### Directions for this task
Below is a listing; repeat exactly the lines from the one containing "710 780 10.28" to the one containing "728 83 42.47", both included.

+++ Given records

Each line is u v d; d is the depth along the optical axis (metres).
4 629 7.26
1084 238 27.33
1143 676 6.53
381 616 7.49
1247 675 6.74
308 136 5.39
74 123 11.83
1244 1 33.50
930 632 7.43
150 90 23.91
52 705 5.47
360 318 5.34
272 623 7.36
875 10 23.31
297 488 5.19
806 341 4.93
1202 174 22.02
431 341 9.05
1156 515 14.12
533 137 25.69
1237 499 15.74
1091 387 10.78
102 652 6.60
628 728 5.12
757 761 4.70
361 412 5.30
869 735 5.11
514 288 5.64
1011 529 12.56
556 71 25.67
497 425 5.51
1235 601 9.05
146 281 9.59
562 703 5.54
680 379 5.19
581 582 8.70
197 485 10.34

++++++
+++ Given records

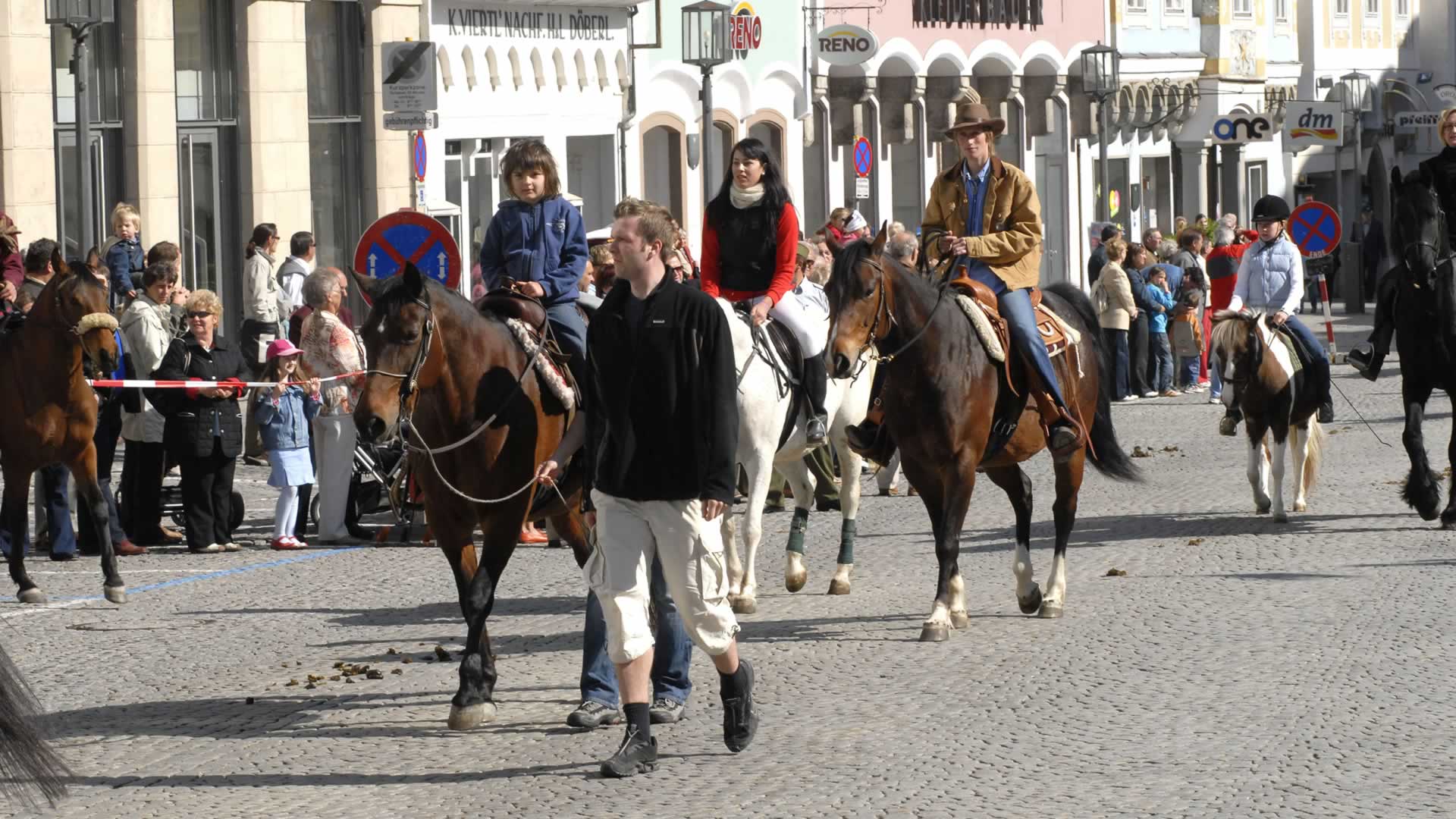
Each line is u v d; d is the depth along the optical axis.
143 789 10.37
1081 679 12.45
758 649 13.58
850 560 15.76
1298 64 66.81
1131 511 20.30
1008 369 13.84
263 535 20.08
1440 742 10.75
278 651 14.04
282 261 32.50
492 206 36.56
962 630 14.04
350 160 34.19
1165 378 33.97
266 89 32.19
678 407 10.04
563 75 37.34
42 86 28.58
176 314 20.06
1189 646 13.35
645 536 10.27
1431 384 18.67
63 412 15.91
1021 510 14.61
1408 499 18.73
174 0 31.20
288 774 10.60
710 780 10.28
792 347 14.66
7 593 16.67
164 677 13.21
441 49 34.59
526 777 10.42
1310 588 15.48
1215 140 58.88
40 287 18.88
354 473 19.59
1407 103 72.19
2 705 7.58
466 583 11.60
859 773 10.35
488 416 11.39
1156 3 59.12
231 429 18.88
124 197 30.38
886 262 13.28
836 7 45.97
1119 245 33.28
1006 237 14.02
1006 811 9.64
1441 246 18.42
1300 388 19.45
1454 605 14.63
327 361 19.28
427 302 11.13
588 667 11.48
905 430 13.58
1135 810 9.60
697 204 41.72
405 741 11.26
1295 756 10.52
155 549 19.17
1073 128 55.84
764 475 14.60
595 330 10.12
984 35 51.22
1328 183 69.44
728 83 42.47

++++++

### Completed exercise
710 780 10.28
792 347 14.66
7 593 16.67
164 677 13.21
441 49 34.59
526 777 10.42
1310 588 15.48
1215 140 58.88
40 287 18.88
354 473 19.59
1407 103 72.19
2 705 7.58
466 583 11.60
859 773 10.35
488 416 11.39
1156 3 59.12
231 429 18.88
124 197 30.38
886 262 13.28
836 7 45.97
1119 245 33.28
1006 237 14.02
1006 811 9.64
1441 246 18.42
1300 388 19.45
1454 605 14.63
327 361 19.28
427 302 11.13
588 667 11.48
905 430 13.58
1135 810 9.60
697 204 41.72
405 741 11.26
1295 756 10.52
155 549 19.17
1073 128 55.84
764 475 14.60
595 330 10.12
984 35 51.22
1328 183 69.44
728 83 42.47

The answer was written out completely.